Categories: Friday Reads, News

Happy Friday, readers!  Today’s book is part lifestyle guide, part memoir, part business how-to, and all empowerment: #GIRLBOSS! It’s written by Sophia Amoruso, the founder, CEO, and Creative Director of the online shopping store sensation NASTY GAL. The book is bursting with Amoruso’s straight shooting, quick wit and punky attitude, and I found her take on the business world to be refreshing and inspiring.

GIRLBOSS

Sophia Amoruso had no intention of becoming an entrepreneur, and instead began NASTY GAL as an eBay shop when she was broke and bored at her part time job at the front desk of a San Francisco art school.
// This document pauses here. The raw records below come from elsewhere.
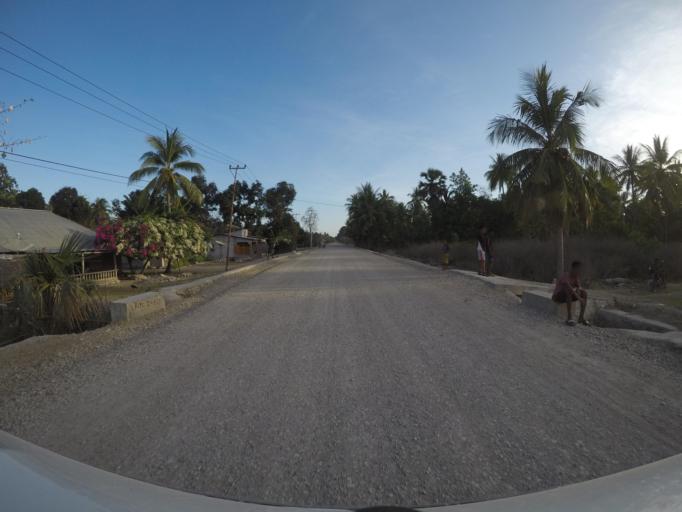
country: TL
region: Viqueque
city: Viqueque
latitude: -8.8509
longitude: 126.5125
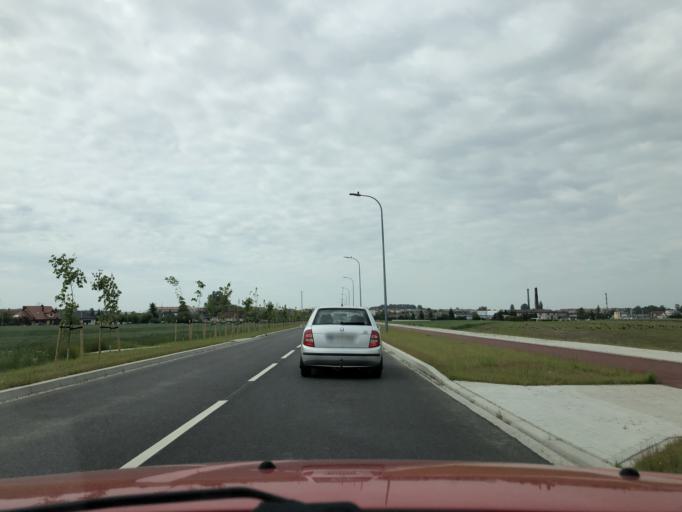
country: PL
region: Greater Poland Voivodeship
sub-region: Powiat jarocinski
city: Jarocin
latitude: 51.9726
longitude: 17.5207
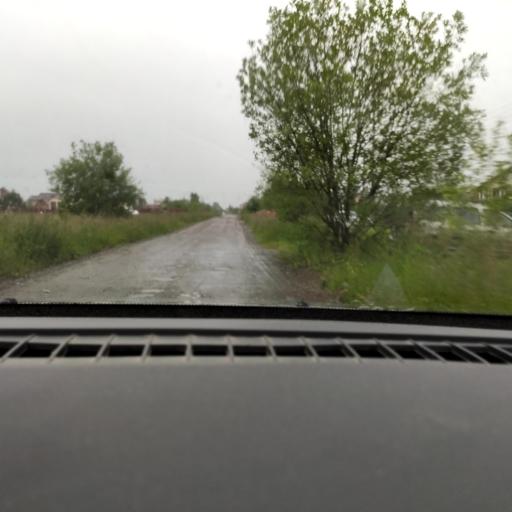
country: RU
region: Perm
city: Perm
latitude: 58.0423
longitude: 56.3734
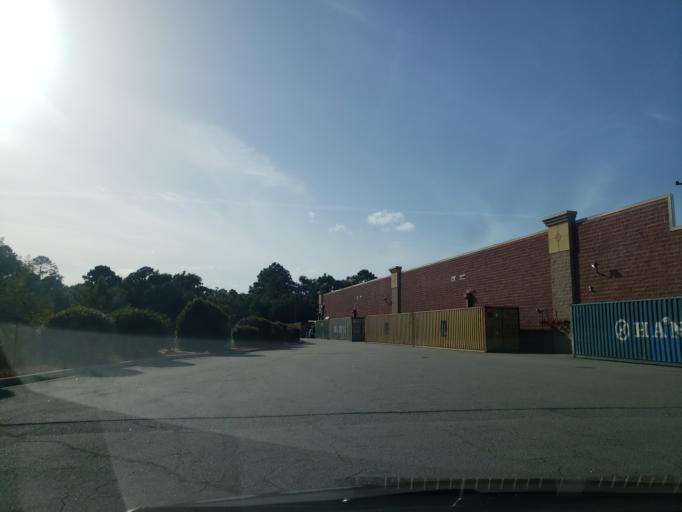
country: US
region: Georgia
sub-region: Chatham County
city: Isle of Hope
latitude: 31.9860
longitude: -81.0827
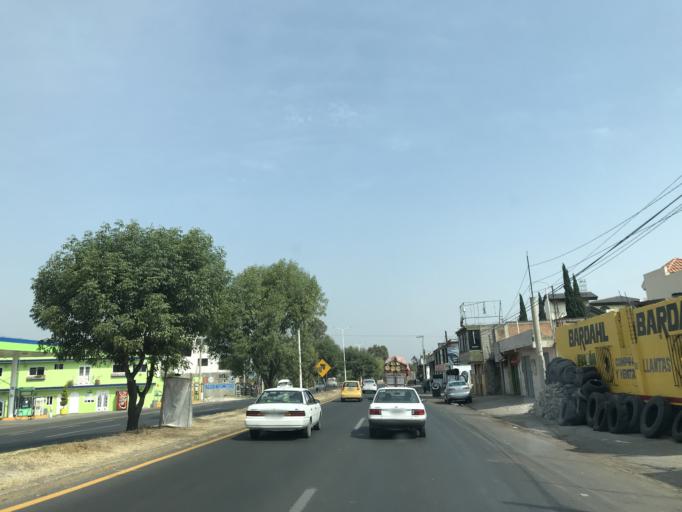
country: MX
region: Tlaxcala
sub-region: Teolocholco
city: Teolocholco
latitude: 19.2537
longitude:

In her book, Amoruso shares how she stayed committed to her eBay store and her customers, her passion for vintage clothes and her unconventional style, and her tips on who and what to focus on when starting your own small (or big) business.

As a young adult and new college student who is interested in business/entrepreneurship and also eager for new work experiences #GIRLBOSS gave me not only strong guidance and great information on both of those things, but also encouraged independence, honesty, courage, and being oneself. Amoruso shares both her mistakes and successes in order to give the most candid and humble advice, and features other “#GirlBosses” who share their tips and anecdotes as well, essentially making this book a collective effort to encourage you to be the best #GIRLBOSS (or #GUYBOSS) you can be.

#GIRLBOSS is an excellent read regardless of whether or not you plan on going into business – it holds lifestyle guidance and inspiration that anyone can use. It’s a book about accessing your potential; taking hold of your dreams and ideas and doing something about them, not letting them sit idle. And by the end, you’ll feel like you can take on anything – because you can!